Nissensohn M, Sánchez-Villegas A, Fuentes Lugo D, Henríquez Sánchez P, Doreste Alonso J, Peña Quintana L, Ruano C, Lowe N L, Hall Moran V, Skinner A L, Warthon-Medina M, Serra-Majem L
a Research Institute of Biomedical and Health Sciences, Department of Clinical Sciences, University of Las Palmas de Gran Canaria, Facultad de Ciencias de la Salud, Las Palmas de Gran Canaria , Spain.
b Ciber Obn. Physiopathology of Obesity and Nutrition, Institute of Health "Carlos III," Madrid , Spain.
Crit Rev Food Sci Nutr. 2016;56(3):350-63. doi: 10.1080/10408398.2013.802661.

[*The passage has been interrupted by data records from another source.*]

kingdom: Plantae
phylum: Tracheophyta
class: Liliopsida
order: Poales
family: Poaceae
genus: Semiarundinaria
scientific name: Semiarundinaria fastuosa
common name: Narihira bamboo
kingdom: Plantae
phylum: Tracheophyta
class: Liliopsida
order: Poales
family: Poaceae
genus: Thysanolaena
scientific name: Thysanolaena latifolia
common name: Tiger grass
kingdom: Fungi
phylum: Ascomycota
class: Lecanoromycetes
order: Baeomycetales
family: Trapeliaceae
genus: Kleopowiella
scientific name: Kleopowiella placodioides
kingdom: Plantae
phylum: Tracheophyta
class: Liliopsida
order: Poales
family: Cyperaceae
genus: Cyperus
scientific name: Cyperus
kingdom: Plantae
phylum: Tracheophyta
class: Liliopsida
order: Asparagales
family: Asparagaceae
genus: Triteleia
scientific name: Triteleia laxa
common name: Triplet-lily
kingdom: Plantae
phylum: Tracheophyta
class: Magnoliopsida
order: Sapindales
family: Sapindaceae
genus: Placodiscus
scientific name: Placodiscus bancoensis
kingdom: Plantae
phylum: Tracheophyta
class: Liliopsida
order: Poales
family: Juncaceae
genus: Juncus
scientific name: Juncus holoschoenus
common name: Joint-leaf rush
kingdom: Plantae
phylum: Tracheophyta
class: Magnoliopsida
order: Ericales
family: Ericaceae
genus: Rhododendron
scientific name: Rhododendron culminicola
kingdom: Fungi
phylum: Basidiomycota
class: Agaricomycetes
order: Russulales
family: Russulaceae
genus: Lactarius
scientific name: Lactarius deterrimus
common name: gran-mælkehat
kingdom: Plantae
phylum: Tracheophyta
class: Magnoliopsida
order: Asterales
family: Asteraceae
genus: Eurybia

A systematic review and meta-analysis of available randomized controlled trials (RCTs) was conducted to evaluate the effect of zinc (Zn) intake on growth in infants. Out of 5500 studies identified through electronic searches and reference lists, 19 RCTs were selected after applying the exclusion/inclusion criteria. The influence of Zn intake on growth was considered in the overall meta-analysis. Other variables were also taken into account as possible effect modifiers: doses of Zn intake, intervention duration, nutritional status, and risk of bias. From each select growth study, final measures of weight, length, mid upper arm circumference (MUAC), head circumference, weight for age z-score (WAZ), length for age z-score (LAZ), and weight for length z-score (WLZ) were assessed. Pooled β and 95% confidence interval (CI) were calculated. Additionally, we carried out a sensitivity analysis. Zn intake was not associated with weight, length, MUAC, head circumference, and LAZ in the pooled analyses. However, Zn intake had a positive and statistically effect on WAZ (β = 0.06; 95%CI 0.02 to 0.10) and WLZ (β = 0.05; 95%CI 0.01 to 0.08). The dose-response relationship between Zn intake and these parameters indicated that a doubling of Zn intake increased WAZ and WLZ by approximately 4%. Substantial heterogeneity was present only in length analyses (I(2) = 45%; p = 0.03). Zn intake was positively associated with length values at short time (four to 20 weeks) (β = 0.01; CI 95% 0 to 0.02) and at medium doses of Zn (4.1 to 8 mg/day) (β = 0.003; CI 95% 0 to 0.01). Nevertheless, the effect magnitude was small. Our results indicate that Zn intake increases growth parameters of infants. Nonetheless, interpretation of these results should be carefully considered.
我们进行了一项系统评价和荟萃分析,纳入了现有的随机对照试验(RCT),以评估锌(Zn)摄入对婴儿生长的影响。通过电子检索和参考文献列表共识别出5500项研究,在应用排除/纳入标准后,选取了19项RCT。在总体荟萃分析中考虑了锌摄入对生长的影响。还将其他变量作为可能的效应修饰因素进行了考量:锌摄入量、干预持续时间、营养状况和偏倚风险。从每项选定的生长研究中,评估了体重、身长、上臂中部周长(MUAC)、头围、年龄别体重Z评分(WAZ)、年龄别身长Z评分(LAZ)和身长别体重Z评分(WLZ)的最终测量值。计算了合并的β值和95%置信区间(CI)。此外还进行了敏感性分析。在合并分析中,锌摄入与体重、身长、MUAC、头围和LAZ均无关联。然而,锌摄入对WAZ(β = 0.06;95%CI 0.02至0.10)和WLZ(β = 0.05;95%CI 0.01至0.08)有正向且具有统计学意义的影响。锌摄入与这些参数之间的剂量反应关系表明,锌摄入量翻倍可使WAZ和WLZ增加约4%。仅在身长分析中存在显著异质性(I(2) = 45%;p = 0.03)。锌摄入在短时间(4至20周)(β = 0.01;95%CI 0至0.02)和中等锌剂量(4.1至8毫克/天)(β = 0.003;95%CI 0至0.01)时与身长值呈正相关。尽管如此,效应大小较小。我们的结果表明,锌摄入可增加婴儿的生长参数。尽管如此,对这些结果的解读仍应谨慎考虑。